Characterization of early mouse mesenchymal stem/progenitor cells for generating cartilage and study their role in endochondral ossification

Mesenchymal stem/ stromal cells (MSCs) isolated from mice have allowed to address some of the major issues that could not be investigated by using human MSCs. For this thesis, a thorough characterization of a previously described mouse MSC population, namely PαS MSCs (identified by expression of both PDGFRα and Sca1 antigens) was done. Using a developmental approach, the MSC-like cells were also identified in embryonic stages. We identified 4 subpopulations of PαS cells, based on the expression of the CD90 and CD73 markers. The flow-cytometry based analysis revealed different time points of the emergence of the different subpopulations of these cells during ontogeny. Using a Sox9-GFP reporter line, we were able to correlate these changes with the predominant chondrogenic and osteogenic processes during progression of mouse development and endochondral ossification.
A developmental paradigm was used to characterize the “stem” like properties of PαS subpopulations in vitro from postnatal day P2, since a significant increase of this population was observed from E18.5 until P2 after birth. The conditions of the in vitro trilineage differentiation and chondrogenic differentiation were refined to achieve better results by mimicking the molecular pathways operating during limb development. Two subsets of PαS cells were discriminated by the expression of CD90 marker (PαS+CD90+ and PαS+CD90- subsets). These subsets were assessed for their in vivo fate by engrafting cartilage templates generated from these cells subcutaneously in nude mice. Strikingly, the cartilage models generated from the PαS+CD90+ subset remodeled completely to undergo endochondral ossification and the resulting bone ossicles were invaded by host-derived bone marrow cells. On the other hand, the cartilage models generated from the PαS+CD90- subset appeared to remodel only partially. No endochondral ossification was observed, but the expression of Sox9 persisted, which pointed to maintenance of chondrogenic potential. As in vivo functions of MSCs may depend on their interaction with HSCs in the stem cell niche, cartilage templates generated from PαS subsets isolated at embryonic day E18.5 were also engrafted. This developmental stage coincides with migration of the first HSCs from fetal liver to the bone marrow. The remodeling of cartilage into bone was reduced and only small bone ossicles formed when cartilage templates from PαS+CD90+ cells were implanted.

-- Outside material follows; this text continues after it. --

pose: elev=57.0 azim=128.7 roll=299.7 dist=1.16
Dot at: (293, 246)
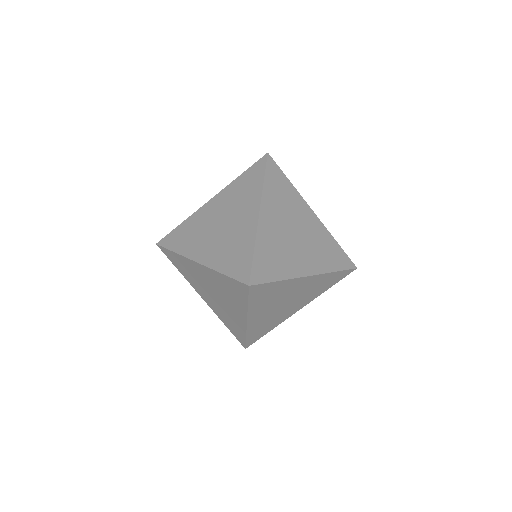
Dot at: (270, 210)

Thus, this study focuses on extensive characterization of PαS cells to identify new subpopulations and refining the conditions of multilineage differentiation in these subpopulations with a developmental approach. Emergence of these subpopulations during mouse development to contribute towards cartilage and bone lineage was determined by studying in detail their in vivo fates during endochondral ossification.